═════ TEXT PASSAGE

Wednesday, February 7, 2018
Yesterday, Bloomberg published an editorial that summed up the views of those who want the U.S. Department of Education to rescind its guidance on racial disparities in school discipline. The editorial argued:
When students misbehave in the classroom -- and, so long as the prefrontal cortex continues to be the last part of the human brain to develop, they will -- they should have to answer to their teachers. The federal government need not get involved.
Yet federal policies currently discourage schools from suspending chronically disruptive kids, harming the vast majority of students who actually want to learn. In 2014, the federal government warned school districts that they could be investigated for civil rights violations if their disciplinary policies were found to have a disparate impact on students based on race.
The most remarkable lines of the editorial admit that "black students are suspended at nearly four times the rate as white students, and that African-American students are more likely to receive heavier punishments for the same offenses." I cannot fathom how this is not the business of the federal government.

══════════
═════ MATERIAL SUPPLIED

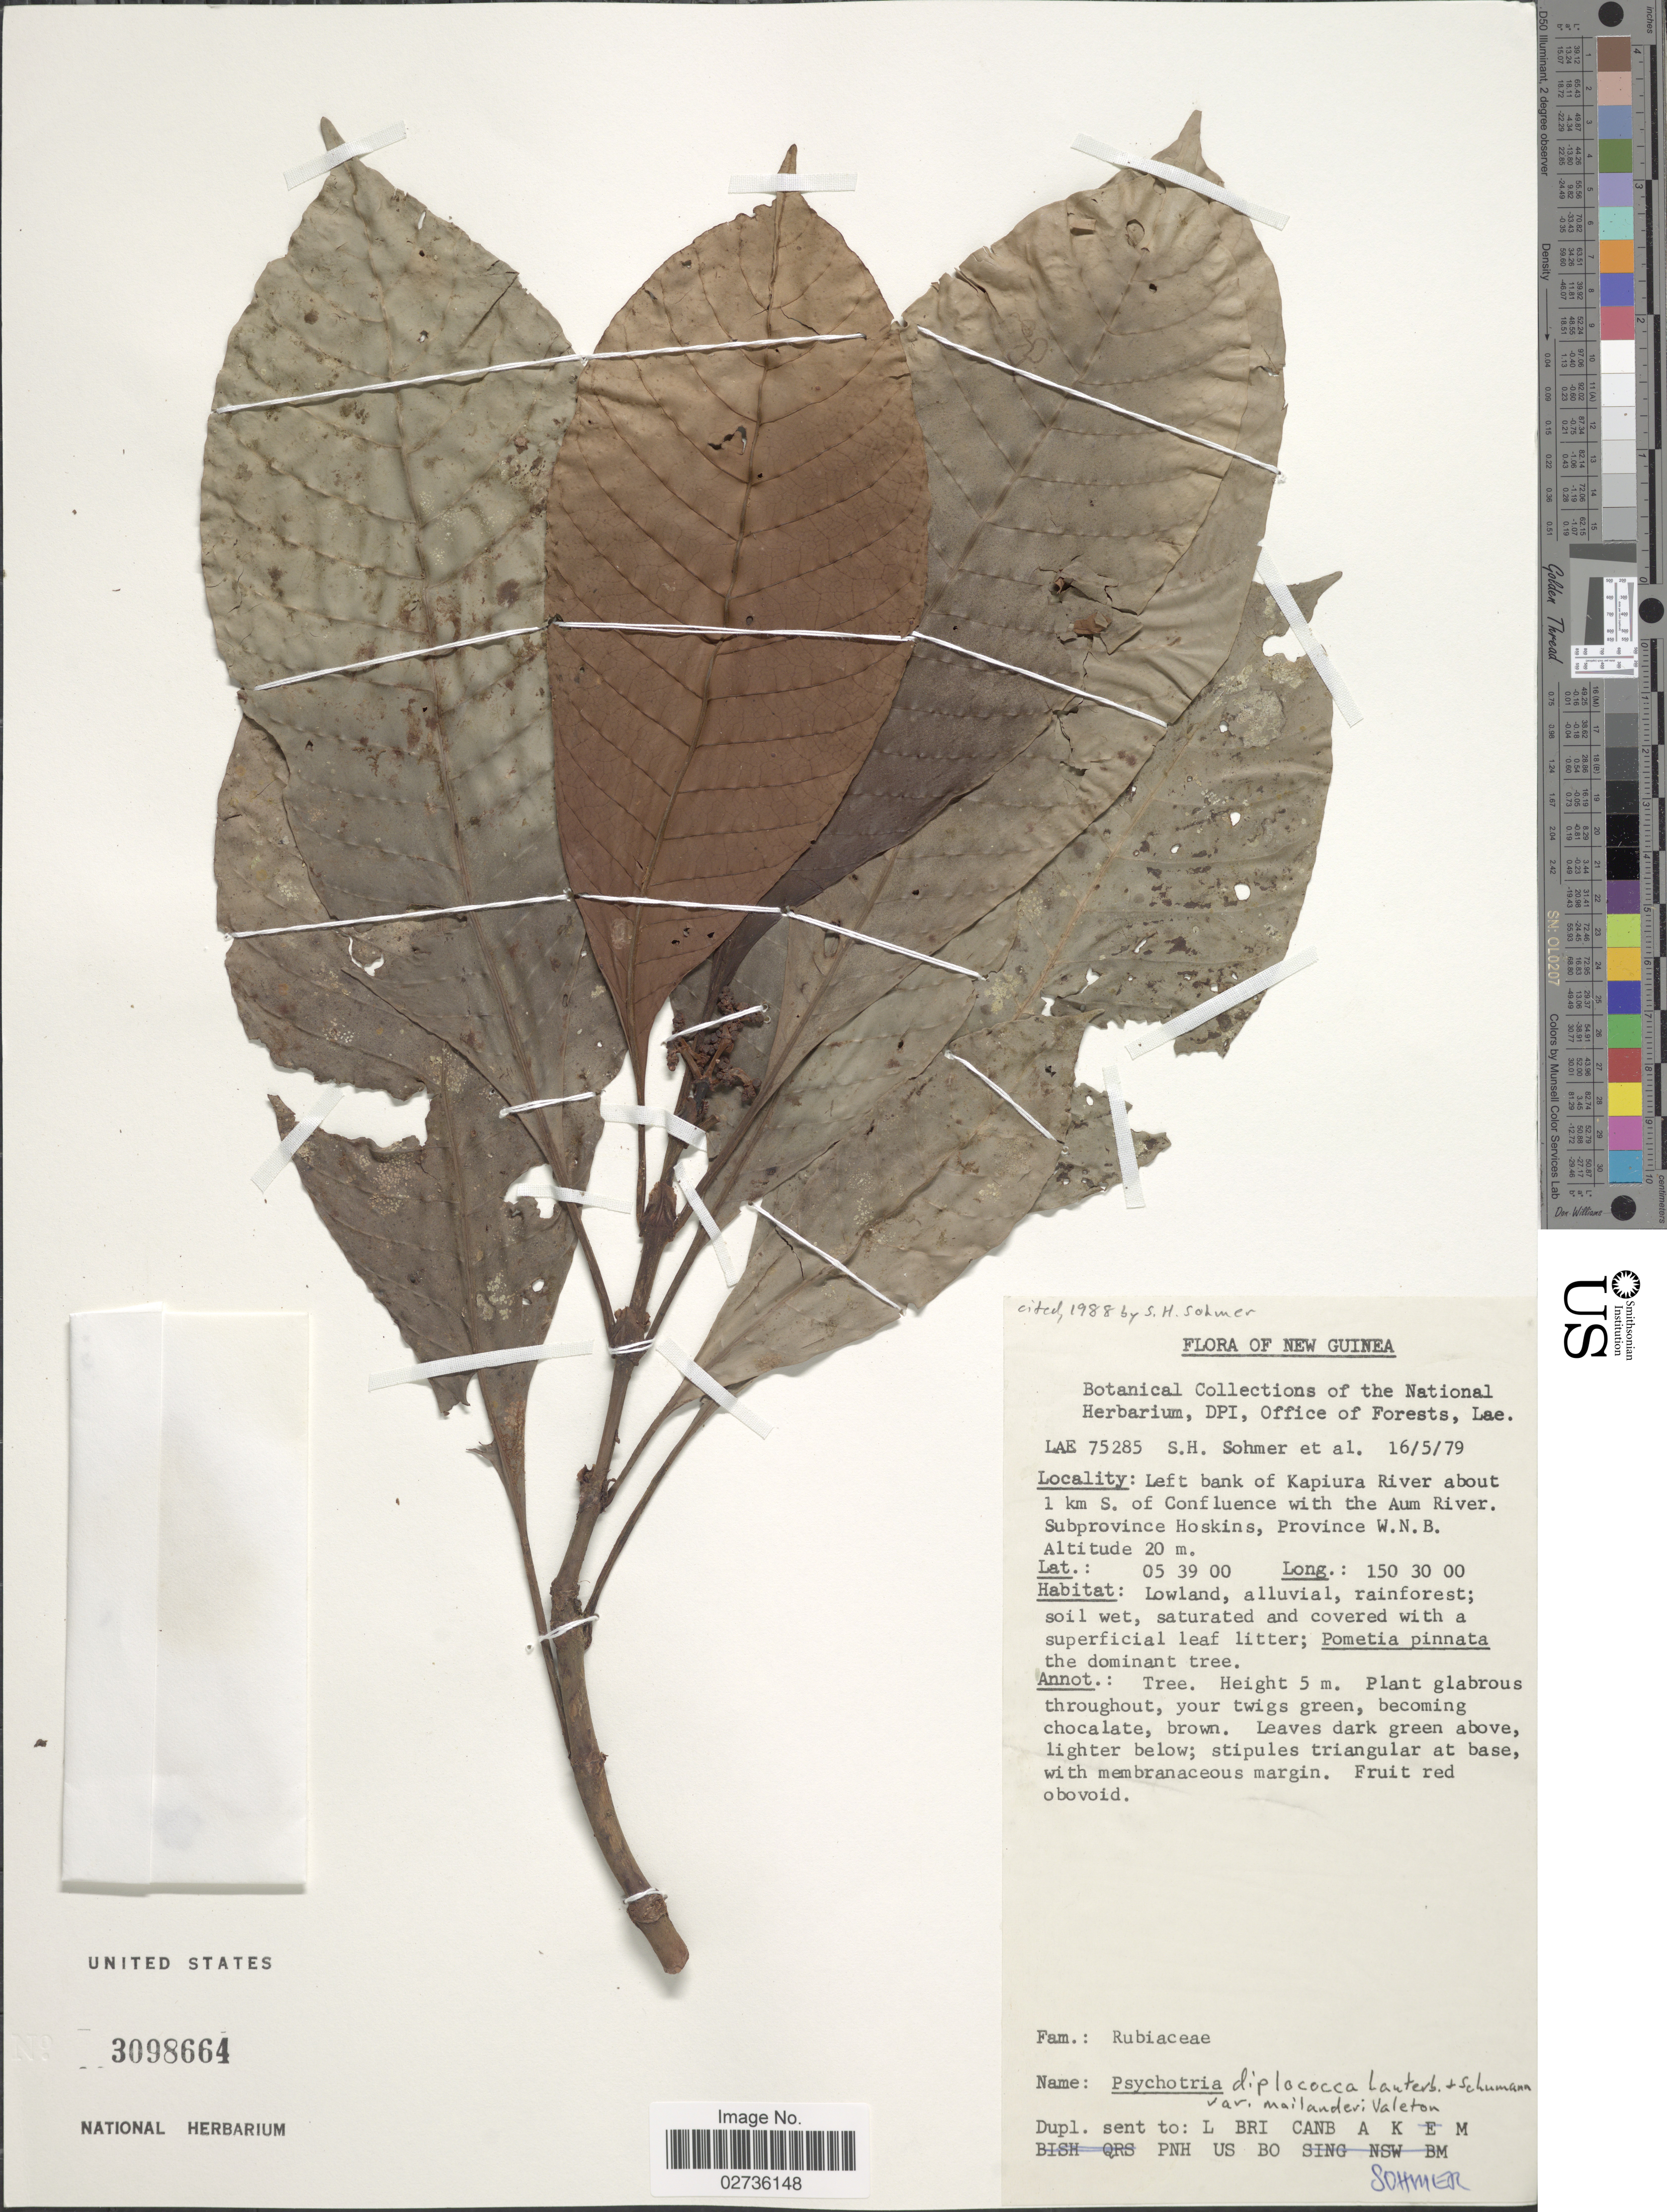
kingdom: Plantae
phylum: Tracheophyta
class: Magnoliopsida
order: Gentianales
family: Rubiaceae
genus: Psychotria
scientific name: Psychotria diplococca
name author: Lauterb. & K. Schum.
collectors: S. H. Sohmer & et al.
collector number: LAE75285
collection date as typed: Transcribed d/m/y: 16/5/79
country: Papua New Guinea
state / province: West New Britain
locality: New Guinea. Left bank of Kapiura River about 1 km S. of Confluence with the Aum River. Subprovince Hoskins, Province W.N.B.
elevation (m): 20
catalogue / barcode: US 3098664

══════════

Reproduce the passage of the school discipline editorial text from "Wednesday, February 7, 2018" up to and including "based on race.". These entries were drawn from a separate source unrelated to the text.

Wednesday, February 7, 2018
Yesterday, Bloomberg published an editorial that summed up the views of those who want the U.S. Department of Education to rescind its guidance on racial disparities in school discipline. The editorial argued:
When students misbehave in the classroom -- and, so long as the prefrontal cortex continues to be the last part of the human brain to develop, they will -- they should have to answer to their teachers. The federal government need not get involved.
Yet federal policies currently discourage schools from suspending chronically disruptive kids, harming the vast majority of students who actually want to learn. In 2014, the federal government warned school districts that they could be investigated for civil rights violations if their disciplinary policies were found to have a disparate impact on students based on race.